Dans la forme, le film peut d’abord surprendre pour le choix de la voix off du commentaire, confiée à l’actrice Adèle Haenel. Mais on constate rapidement que cette narration féminine confère au récit, initialement intime et masculin, un caractère plus universel, et il est plus tard légitimé également par la dimension féministe de certains passages. En outre, même si cela peut sembler anecdotique, opter pour cette actrice, connue par ailleurs pour son militantisme contre les discriminations anti-LGBT, permet de compenser la mise à l’écart de la question de l’homosexualité, abordée dans le livre mais pas dans le film.

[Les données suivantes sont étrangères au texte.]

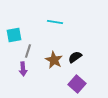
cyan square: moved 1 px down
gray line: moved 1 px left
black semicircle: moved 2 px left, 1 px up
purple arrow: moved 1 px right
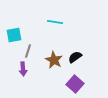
purple square: moved 2 px left
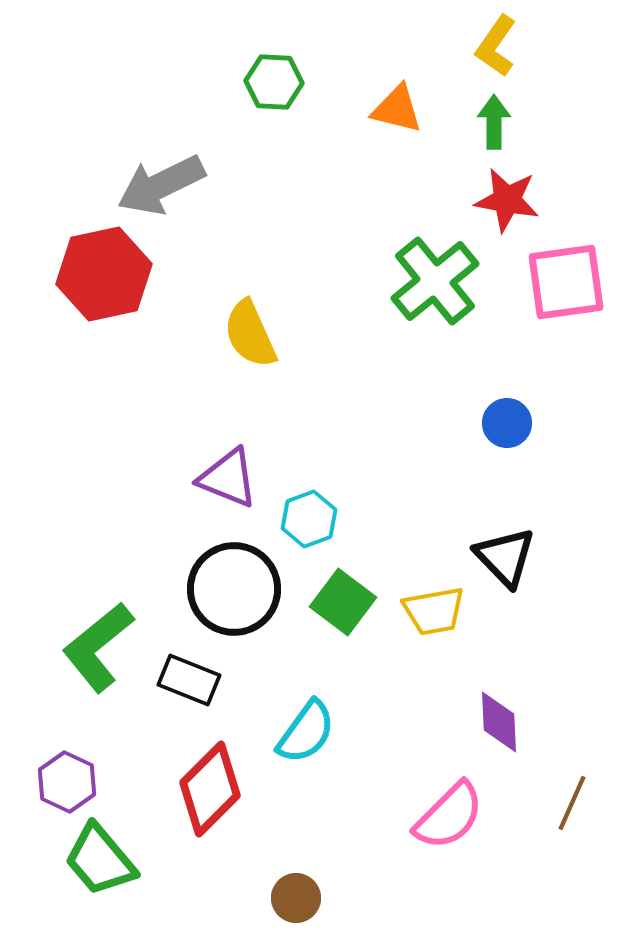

Le documentaire impressionne pour son choix des archives, particulièrement durant sa première partie qui exploite à bon escient des scènes de films de fiction. Si celles-ci sont sans doute nécessaires pour pallier le manque d’images documentaires adéquates pour le début du XXe siècle, elles affirment la valeur patrimoniale du cinéma : un film s’inscrit dans son époque et on peut en retirer des enseignements historiques, politiques ou sociologiques.
Mais surtout, malgré un chapitrage peu clair, "Retour à Reims (fragments)" dresse un tableau fluide et approprié des évolutions de la société française. Il frappe particulièrement juste quand il s’agit d’évoquer les mutations de la gauche et la manière dont une partie de la population (surtout les classes sociales populaires) s’est détournée de celle-ci au profit de l’extrême droite. Le bilan n’est guère reluisant quand le générique de fin arrive, mais on se dit aussi qu’il est tout à fait envisageable de retourner à nouveau la situation au profit du peuple, surtout si celui-ci s’engage à nouveau.